Exercise details = Can you write out all of the data below, word for word, with every line kept the same?

Record set =
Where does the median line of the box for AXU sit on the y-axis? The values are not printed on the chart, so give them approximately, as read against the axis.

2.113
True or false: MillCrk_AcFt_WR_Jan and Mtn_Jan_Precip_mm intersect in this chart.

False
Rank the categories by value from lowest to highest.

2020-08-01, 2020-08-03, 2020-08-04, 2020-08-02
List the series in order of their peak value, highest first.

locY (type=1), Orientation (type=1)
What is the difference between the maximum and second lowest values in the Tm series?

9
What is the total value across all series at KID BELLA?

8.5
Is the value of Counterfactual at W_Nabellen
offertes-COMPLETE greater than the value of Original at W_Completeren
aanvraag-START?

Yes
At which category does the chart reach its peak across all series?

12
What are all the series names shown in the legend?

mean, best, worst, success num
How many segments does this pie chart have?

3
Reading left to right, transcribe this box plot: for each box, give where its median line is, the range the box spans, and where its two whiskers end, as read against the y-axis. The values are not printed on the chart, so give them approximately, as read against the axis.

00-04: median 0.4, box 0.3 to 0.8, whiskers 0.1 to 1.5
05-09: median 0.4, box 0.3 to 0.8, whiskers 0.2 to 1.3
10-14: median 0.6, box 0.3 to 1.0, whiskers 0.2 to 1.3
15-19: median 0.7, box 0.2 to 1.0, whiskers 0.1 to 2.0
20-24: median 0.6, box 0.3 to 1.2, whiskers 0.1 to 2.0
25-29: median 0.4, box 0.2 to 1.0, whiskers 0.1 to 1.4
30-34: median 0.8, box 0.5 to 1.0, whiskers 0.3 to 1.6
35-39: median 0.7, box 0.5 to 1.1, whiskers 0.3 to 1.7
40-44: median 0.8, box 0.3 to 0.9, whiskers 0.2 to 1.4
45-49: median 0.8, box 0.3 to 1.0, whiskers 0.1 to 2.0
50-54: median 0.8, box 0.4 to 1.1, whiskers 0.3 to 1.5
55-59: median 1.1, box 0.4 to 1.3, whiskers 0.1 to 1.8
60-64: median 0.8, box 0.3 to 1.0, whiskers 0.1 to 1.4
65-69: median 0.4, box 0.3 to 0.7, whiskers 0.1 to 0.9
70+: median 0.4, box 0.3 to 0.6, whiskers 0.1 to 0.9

Result for this task =
Where does the median line of the box for AXU sit on the y-axis? The values are not printed on the chart, so give them approximately, as read against the axis.

2.113
True or false: MillCrk_AcFt_WR_Jan and Mtn_Jan_Precip_mm intersect in this chart.

False
Rank the categories by value from lowest to highest.

2020-08-01, 2020-08-03, 2020-08-04, 2020-08-02
List the series in order of their peak value, highest first.

locY (type=1), Orientation (type=1)
What is the difference between the maximum and second lowest values in the Tm series?

9
What is the total value across all series at KID BELLA?

8.5
Is the value of Counterfactual at W_Nabellen
offertes-COMPLETE greater than the value of Original at W_Completeren
aanvraag-START?

Yes
At which category does the chart reach its peak across all series?

12
What are all the series names shown in the legend?

mean, best, worst, success num
How many segments does this pie chart have?

3
Reading left to right, transcribe this box plot: for each box, give where its median line is, the range the box spans, and where its two whiskers end, as read against the y-axis. The values are not printed on the chart, so give them approximately, as read against the axis.

00-04: median 0.4, box 0.3 to 0.8, whiskers 0.1 to 1.5
05-09: median 0.4, box 0.3 to 0.8, whiskers 0.2 to 1.3
10-14: median 0.6, box 0.3 to 1.0, whiskers 0.2 to 1.3
15-19: median 0.7, box 0.2 to 1.0, whiskers 0.1 to 2.0
20-24: median 0.6, box 0.3 to 1.2, whiskers 0.1 to 2.0
25-29: median 0.4, box 0.2 to 1.0, whiskers 0.1 to 1.4
30-34: median 0.8, box 0.5 to 1.0, whiskers 0.3 to 1.6
35-39: median 0.7, box 0.5 to 1.1, whiskers 0.3 to 1.7
40-44: median 0.8, box 0.3 to 0.9, whiskers 0.2 to 1.4
45-49: median 0.8, box 0.3 to 1.0, whiskers 0.1 to 2.0
50-54: median 0.8, box 0.4 to 1.1, whiskers 0.3 to 1.5
55-59: median 1.1, box 0.4 to 1.3, whiskers 0.1 to 1.8
60-64: median 0.8, box 0.3 to 1.0, whiskers 0.1 to 1.4
65-69: median 0.4, box 0.3 to 0.7, whiskers 0.1 to 0.9
70+: median 0.4, box 0.3 to 0.6, whiskers 0.1 to 0.9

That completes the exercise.